抜粋:
▼

歴史は教訓を孕み、不思議な力で人を魅了し心和ませる。先日、古代エジプトのネフェルティティの墓室の話題が世界をにぎわした。すぐクレオパトラを連想した。ローマに帰ったシーザーを追って豪華な船を仕立ててローマに乗り込んだクレオパトラ。しかしシーザーはブルータスたちの凶刃(きょうじん)に倒れてしまう。BC44年であるから日本は弥生時代中期である。
その時から165年さかのぼると秦始皇帝の「不老不死の仙薬を探して持参せよ」との命で徐福が渡来。徐福とお辰の恋物語はエジプトの恋に引けを取らない。ロマンティックで清い。佐賀県庁出版の「佐賀の栞」(1926年刊)に「孝霊天皇72年(紀元前219年)秦の徐福が霊薬を求めて来朝…浮盃津から上陸し…」と記載され、金立神社で祭神として祀られたのは徐福が平和の使者で、立派な指導者であったからであろう。それを証明するのが吉野ヶ里遺跡である。医学的に分析が進んで、吉野ヶ里の世界一の甕棺墓列の人骨が長身で瓜ざね顔の渡来系(九大解剖学金関丈夫教授説)、ミトコンドリアのDNAが徐福東渡の江南の古代人骨と一致した(長崎大医学部、1996年)。

▲

やること: 上の徐福と吉野ヶ里の文章を、最後の文のあとから書き続けてください。

元のデータ:
▼

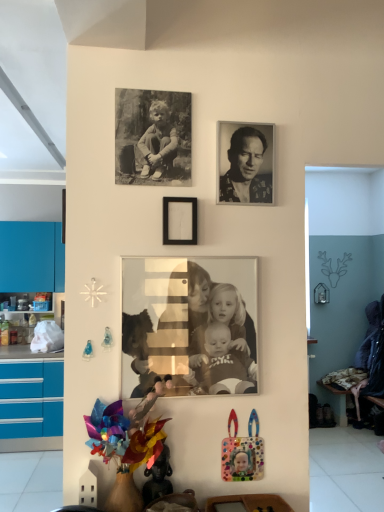
Question: Is polka dot plastic frame at lower right, the first toy when ordered from back to front, spatially inside sepia-toned photograph of family at center, marked as the first person in a bottom-to-top arrangement, or outside of it?

Choices:
 (A) outside
 (B) inside

Answer: (A)

Question: From the image's perspective, is polka dot plastic frame at lower right, which is the 2th toy in front-to-back order, positioned above or below sepia-toned photograph of family at center, marked as the first person in a bottom-to-top arrangement?

Choices:
 (A) above
 (B) below

Answer: (B)

Question: Estimate the real-world distances between objects in this image. Which object is farther from the shiny metallic figurine at center, which is counted as the 2th toy, starting from the right?

Choices:
 (A) black matte picture frame at center, marked as the 1th picture frame in a bottom-to-top arrangement
 (B) sepia-toned photograph of family at center, marked as the first person in a bottom-to-top arrangement
 (C) polka dot plastic frame at lower right, which ranks as the first toy in right-to-left order
 (D) black and white photograph of child at upper left, the first picture frame positioned from the top
 (E) multicolored plastic flower at lower left

Answer: (D)

Question: Estimate the real-world distances between objects in this image. Which object is farther from the multicolored plastic flower at lower left?

Choices:
 (A) shiny metallic figurine at center, placed as the first toy when sorted from left to right
 (B) sepia-toned photograph of family at center, the 2th person in the top-to-bottom sequence
 (C) polka dot plastic frame at lower right, which ranks as the first toy in right-to-left order
 (D) black and white photograph of a man at upper center, which appears as the first person when viewed from the top
 (E) black matte picture frame at center, which is counted as the second picture frame, starting from the top

Answer: (D)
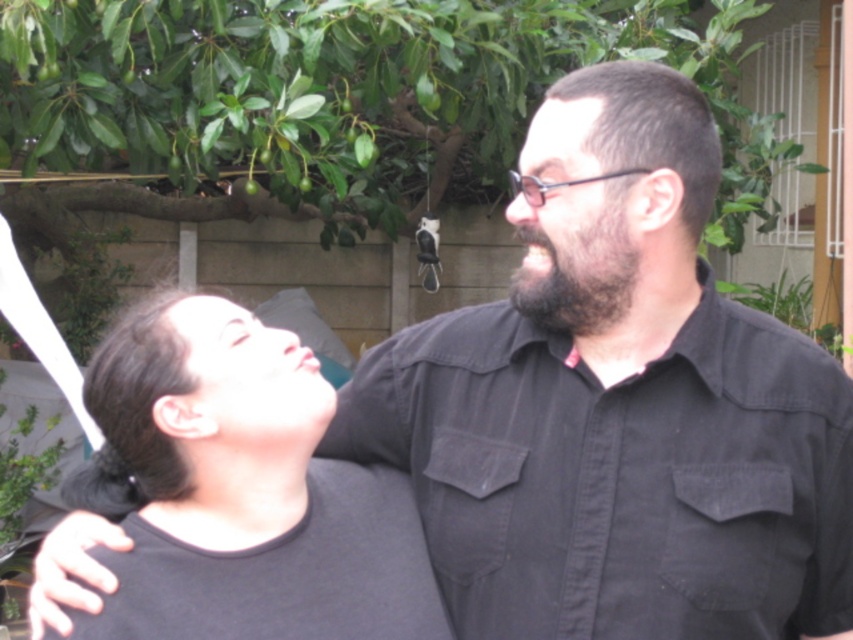
Between dark gray shirt at center and dark brown fuzzy beard at center, which one appears on the left side from the viewer's perspective?

dark gray shirt at center is more to the left.

Is point (213, 296) closer to viewer compared to point (552, 316)?

No.

Identify the location of dark gray shirt at center. The image size is (853, 640). (257, 500).

Does black cotton shirt at center have a greater width compared to dark brown fuzzy beard at center?

Indeed, black cotton shirt at center has a greater width compared to dark brown fuzzy beard at center.

Who is more distant from viewer, (445, 369) or (613, 278)?

Positioned behind is point (445, 369).

Where is `black cotton shirt at center`? Image resolution: width=853 pixels, height=640 pixels. black cotton shirt at center is located at coordinates (618, 476).

Is black cotton shirt at center below dark gray shirt at center?

Incorrect, black cotton shirt at center is not positioned below dark gray shirt at center.

Which is more to the left, black cotton shirt at center or dark gray shirt at center?

dark gray shirt at center is more to the left.

Find the location of a particular element. black cotton shirt at center is located at coordinates (618, 476).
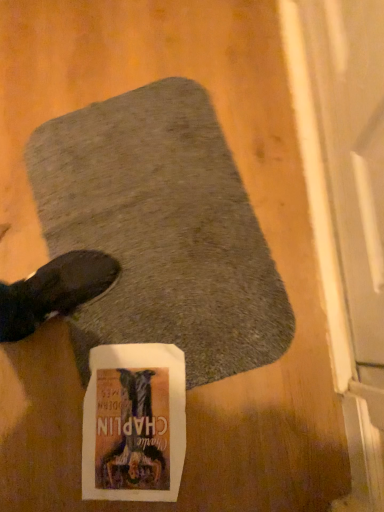
The image size is (384, 512). In order to click on vacant area that is situated to the right of white paper flyer at center in this screenshot , I will do `click(238, 380)`.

▲

答えはこちら:
すごい歴史のロマンではないか!!
司馬遷の史記には「五穀種々百工而行。徐福得平原廣澤、止王不來」と文章が残る。世界一の歴史書で史実に忠実な描写と説明されたのは佐原真先生(奈良国立文化財研究所)であった。
世界最長の甕棺列埋葬墓から少し北の方に縄文時代の遺跡があり、この縄文人が渡来系の長身の人々を受け入れ徐福が齋した医薬学、青銅、鉄、ガラスの文化が吉野ヶ里で花開いたと考えられよう。ちょうど、弥生時代が始まる時であり、弥生時代は佐賀平野から始まったと考えてもいいのではないか。
佐賀県徐福会の亡き村岡央麻前会長は、中国や韓国に知人も多く「徐福の伴った若者たちは非常に優秀でいまだに中国で、海童と崇め祀られている」と、よく話されていた。
有明佐賀空港に中国からたくさんの観光客を招き吉野ヶ里に案内すれば、「ここで海童が生かされていた、謝々」と心和まれよう。天津からの引揚者の私は、強くそう願う。しかし吉野ヶ里の中心的な16ヘクタールにメガソーラーが県費を39億円使って据えられた。(古川康知事の時)
電気代は県に入らずNTT中心のメガソーラー株式会社に20年で100億円入ると報道されたので驚き、現在裁判中である。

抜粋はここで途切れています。